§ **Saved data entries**
Start of Block

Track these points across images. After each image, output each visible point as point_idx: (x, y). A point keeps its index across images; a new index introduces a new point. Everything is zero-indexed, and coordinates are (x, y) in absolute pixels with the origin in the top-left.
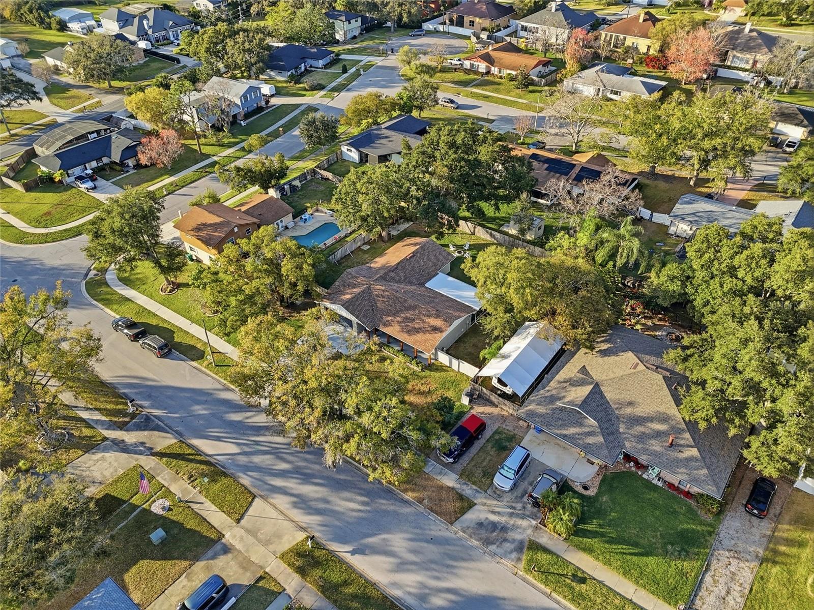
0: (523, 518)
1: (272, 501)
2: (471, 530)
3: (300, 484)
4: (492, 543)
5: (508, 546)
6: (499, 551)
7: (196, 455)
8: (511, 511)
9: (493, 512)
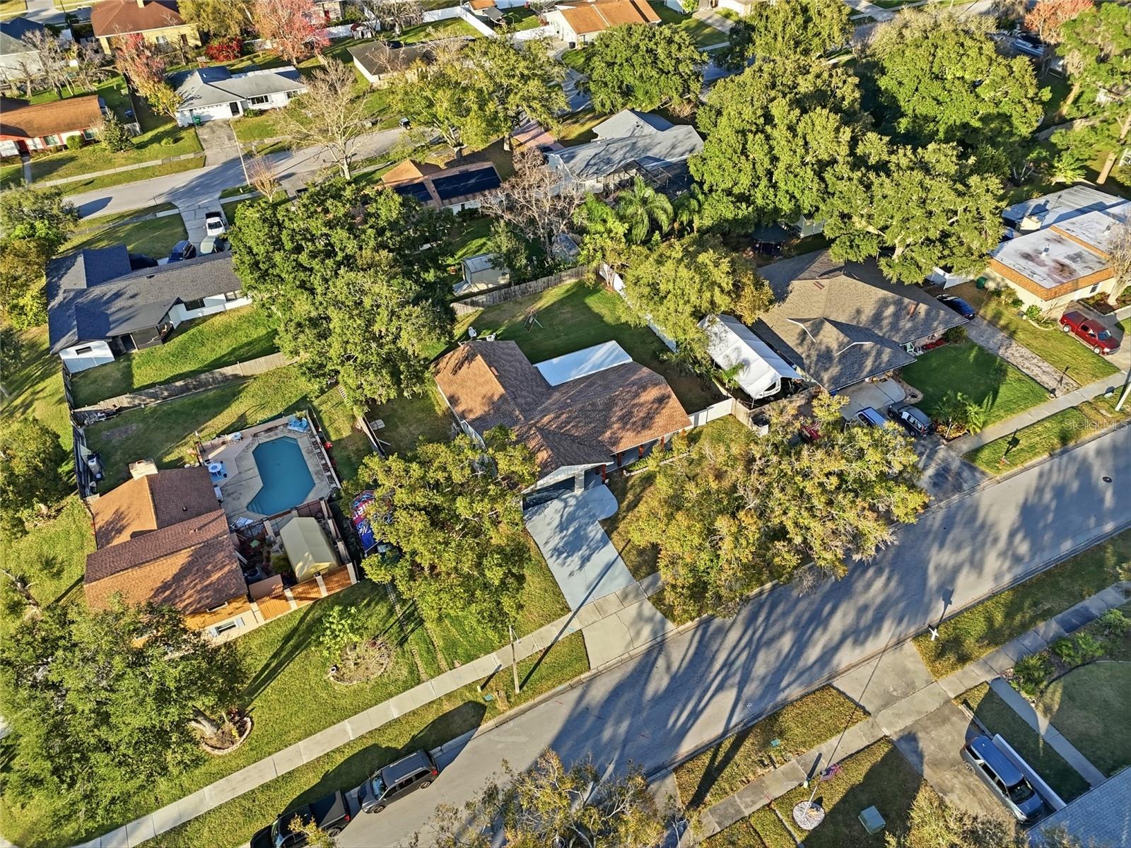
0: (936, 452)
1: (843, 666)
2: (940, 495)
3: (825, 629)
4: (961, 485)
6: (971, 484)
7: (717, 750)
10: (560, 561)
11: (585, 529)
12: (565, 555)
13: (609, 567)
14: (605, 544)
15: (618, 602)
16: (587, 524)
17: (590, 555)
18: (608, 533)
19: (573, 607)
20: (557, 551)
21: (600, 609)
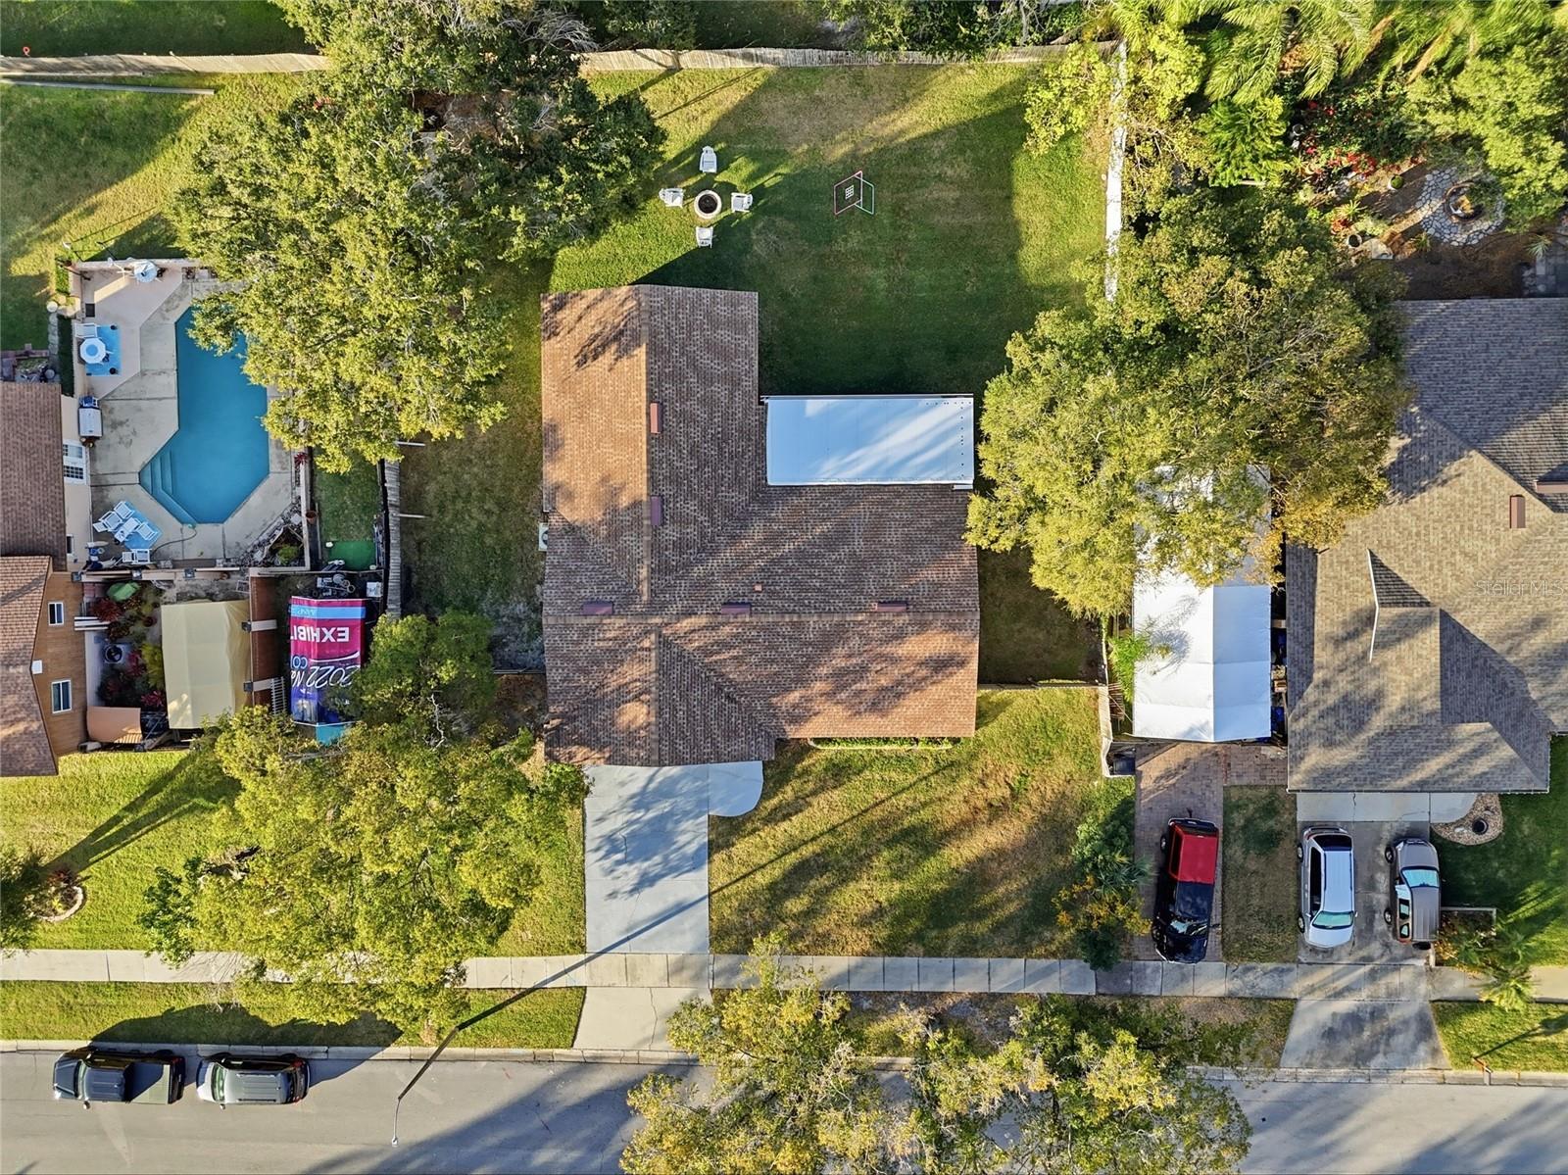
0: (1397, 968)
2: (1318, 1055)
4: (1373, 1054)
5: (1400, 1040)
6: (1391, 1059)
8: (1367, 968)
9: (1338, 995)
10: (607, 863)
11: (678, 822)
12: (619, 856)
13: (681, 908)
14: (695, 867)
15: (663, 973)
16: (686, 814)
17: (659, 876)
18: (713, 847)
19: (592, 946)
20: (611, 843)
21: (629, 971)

End of Block
Start of Block

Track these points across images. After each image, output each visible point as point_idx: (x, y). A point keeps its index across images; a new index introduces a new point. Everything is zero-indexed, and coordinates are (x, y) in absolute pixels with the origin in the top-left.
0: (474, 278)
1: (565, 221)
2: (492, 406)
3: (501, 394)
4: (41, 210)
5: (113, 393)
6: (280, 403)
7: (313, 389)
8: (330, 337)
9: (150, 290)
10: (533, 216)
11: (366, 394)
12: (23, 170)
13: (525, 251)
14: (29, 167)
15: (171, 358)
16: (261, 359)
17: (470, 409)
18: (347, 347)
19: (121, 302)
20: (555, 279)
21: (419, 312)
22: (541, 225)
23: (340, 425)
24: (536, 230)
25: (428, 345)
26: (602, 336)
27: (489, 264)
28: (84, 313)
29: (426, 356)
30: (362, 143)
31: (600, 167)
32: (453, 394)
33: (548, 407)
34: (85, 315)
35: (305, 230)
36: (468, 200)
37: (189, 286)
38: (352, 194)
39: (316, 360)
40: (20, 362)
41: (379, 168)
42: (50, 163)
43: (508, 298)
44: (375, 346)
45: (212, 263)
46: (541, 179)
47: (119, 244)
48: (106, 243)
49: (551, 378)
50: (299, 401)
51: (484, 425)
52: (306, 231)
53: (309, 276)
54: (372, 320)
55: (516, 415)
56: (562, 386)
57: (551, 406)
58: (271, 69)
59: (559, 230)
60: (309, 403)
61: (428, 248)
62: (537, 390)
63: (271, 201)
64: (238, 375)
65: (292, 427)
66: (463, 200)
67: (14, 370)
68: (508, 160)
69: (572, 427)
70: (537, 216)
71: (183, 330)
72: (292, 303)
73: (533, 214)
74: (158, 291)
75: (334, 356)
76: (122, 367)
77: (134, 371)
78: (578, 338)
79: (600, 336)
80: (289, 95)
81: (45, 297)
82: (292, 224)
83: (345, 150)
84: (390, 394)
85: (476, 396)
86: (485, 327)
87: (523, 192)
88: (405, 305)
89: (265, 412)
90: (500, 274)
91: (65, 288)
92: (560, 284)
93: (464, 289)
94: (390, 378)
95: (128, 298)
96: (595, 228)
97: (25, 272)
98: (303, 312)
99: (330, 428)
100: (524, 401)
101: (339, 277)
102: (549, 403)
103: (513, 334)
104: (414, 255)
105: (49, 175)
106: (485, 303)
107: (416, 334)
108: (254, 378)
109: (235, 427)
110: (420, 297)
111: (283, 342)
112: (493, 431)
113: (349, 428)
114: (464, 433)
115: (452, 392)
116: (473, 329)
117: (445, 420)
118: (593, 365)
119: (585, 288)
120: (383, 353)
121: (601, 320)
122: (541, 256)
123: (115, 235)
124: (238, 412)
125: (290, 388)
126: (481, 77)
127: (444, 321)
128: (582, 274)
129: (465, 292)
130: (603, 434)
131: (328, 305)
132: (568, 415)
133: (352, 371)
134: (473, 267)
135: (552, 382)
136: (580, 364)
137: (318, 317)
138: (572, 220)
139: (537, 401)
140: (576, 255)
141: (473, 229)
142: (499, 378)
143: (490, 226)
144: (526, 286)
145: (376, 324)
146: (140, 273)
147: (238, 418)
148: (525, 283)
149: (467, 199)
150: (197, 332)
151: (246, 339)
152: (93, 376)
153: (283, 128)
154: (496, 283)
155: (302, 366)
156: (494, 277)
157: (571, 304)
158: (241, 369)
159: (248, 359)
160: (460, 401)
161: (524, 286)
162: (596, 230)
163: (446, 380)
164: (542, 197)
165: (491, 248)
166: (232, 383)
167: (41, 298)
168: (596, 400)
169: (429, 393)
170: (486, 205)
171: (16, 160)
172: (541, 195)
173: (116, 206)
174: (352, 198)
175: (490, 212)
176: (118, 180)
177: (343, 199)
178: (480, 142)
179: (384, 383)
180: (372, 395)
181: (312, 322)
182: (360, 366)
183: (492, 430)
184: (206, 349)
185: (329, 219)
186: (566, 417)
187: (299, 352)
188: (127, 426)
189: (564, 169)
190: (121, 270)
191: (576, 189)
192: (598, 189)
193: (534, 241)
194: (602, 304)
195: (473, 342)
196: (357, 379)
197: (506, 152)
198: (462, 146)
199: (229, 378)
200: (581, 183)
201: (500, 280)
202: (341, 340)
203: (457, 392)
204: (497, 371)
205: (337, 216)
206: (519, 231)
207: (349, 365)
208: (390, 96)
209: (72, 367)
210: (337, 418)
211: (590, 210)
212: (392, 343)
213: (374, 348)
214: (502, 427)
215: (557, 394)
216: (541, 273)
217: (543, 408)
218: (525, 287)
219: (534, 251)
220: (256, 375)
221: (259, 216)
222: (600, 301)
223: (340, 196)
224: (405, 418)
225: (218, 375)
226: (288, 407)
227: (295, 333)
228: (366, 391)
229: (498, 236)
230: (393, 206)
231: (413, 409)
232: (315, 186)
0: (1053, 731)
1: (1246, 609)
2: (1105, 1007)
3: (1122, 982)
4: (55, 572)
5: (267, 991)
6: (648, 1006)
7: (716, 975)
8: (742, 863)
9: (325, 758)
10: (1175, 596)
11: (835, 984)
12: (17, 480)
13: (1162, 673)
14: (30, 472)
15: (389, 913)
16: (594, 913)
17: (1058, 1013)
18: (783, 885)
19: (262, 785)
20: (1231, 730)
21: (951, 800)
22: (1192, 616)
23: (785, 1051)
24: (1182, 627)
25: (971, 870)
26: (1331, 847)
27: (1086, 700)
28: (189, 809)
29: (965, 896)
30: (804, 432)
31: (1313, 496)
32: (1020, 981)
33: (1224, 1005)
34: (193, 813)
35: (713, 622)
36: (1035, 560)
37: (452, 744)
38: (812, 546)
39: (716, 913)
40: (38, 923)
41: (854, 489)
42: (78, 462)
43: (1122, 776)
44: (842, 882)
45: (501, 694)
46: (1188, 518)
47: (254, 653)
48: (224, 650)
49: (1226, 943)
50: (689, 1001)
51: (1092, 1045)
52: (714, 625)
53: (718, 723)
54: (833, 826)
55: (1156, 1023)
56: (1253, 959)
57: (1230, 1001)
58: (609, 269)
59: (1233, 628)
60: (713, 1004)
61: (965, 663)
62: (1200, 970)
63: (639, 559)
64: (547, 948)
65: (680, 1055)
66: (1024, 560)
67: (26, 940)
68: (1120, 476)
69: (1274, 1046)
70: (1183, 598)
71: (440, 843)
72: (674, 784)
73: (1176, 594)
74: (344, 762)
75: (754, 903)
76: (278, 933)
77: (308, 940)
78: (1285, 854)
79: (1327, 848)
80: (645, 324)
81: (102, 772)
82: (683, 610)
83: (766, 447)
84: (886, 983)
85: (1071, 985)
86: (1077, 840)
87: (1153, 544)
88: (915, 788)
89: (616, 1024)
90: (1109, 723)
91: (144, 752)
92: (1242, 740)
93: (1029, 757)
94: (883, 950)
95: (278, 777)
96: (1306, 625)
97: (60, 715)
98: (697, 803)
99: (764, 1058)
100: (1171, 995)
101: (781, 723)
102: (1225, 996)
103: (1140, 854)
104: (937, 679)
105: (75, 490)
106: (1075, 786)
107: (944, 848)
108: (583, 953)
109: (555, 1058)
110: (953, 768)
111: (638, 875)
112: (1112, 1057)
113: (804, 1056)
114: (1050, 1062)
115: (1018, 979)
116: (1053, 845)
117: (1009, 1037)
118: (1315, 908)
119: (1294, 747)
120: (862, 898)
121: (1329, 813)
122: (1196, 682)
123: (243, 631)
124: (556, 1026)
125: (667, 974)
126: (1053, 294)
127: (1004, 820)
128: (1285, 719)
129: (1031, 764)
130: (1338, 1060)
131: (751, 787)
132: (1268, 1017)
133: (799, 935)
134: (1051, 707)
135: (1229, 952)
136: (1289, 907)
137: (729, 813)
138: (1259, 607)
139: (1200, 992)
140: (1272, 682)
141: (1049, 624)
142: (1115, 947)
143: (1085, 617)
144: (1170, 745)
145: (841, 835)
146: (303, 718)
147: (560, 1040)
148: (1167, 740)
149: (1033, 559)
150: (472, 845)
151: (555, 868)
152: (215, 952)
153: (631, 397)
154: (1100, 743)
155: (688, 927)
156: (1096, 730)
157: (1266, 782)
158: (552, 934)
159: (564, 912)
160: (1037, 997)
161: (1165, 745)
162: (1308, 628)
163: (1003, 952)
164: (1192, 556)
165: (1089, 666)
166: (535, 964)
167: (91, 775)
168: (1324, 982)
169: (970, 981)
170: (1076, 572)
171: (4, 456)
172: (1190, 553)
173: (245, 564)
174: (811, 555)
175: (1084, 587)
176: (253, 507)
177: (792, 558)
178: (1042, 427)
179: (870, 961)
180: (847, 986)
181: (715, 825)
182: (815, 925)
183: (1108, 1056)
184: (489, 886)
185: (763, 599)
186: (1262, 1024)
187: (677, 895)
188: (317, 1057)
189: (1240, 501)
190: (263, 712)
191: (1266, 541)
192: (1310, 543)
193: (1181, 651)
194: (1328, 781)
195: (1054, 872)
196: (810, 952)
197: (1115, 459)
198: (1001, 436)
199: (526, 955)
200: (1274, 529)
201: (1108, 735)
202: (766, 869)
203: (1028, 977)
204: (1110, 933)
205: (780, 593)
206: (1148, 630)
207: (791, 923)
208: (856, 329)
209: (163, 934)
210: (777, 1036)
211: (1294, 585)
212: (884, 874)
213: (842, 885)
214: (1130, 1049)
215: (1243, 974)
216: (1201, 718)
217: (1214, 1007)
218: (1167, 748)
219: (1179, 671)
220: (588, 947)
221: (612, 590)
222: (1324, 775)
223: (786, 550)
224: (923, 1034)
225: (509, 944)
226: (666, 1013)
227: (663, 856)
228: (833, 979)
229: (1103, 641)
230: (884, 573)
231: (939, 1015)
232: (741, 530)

End of Block
Start of Block

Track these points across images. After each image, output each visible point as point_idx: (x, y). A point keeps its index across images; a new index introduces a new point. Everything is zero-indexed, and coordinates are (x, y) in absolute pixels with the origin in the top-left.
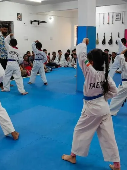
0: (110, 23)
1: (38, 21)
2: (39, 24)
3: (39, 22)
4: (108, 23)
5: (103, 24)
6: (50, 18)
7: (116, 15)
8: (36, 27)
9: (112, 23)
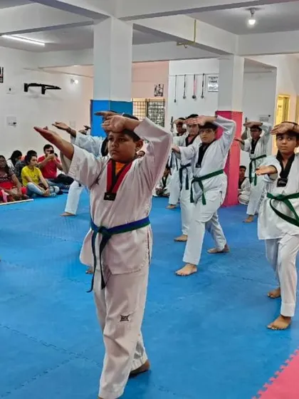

End of Block

§ **Work instruction**
In the data above, find the line with "219: (534, 251)" and the line with "231: (413, 409)". Retype both, plus every line between them, exactly.

§ **Your solution**
219: (534, 251)
220: (256, 375)
221: (259, 216)
222: (600, 301)
223: (340, 196)
224: (405, 418)
225: (218, 375)
226: (288, 407)
227: (295, 333)
228: (366, 391)
229: (498, 236)
230: (393, 206)
231: (413, 409)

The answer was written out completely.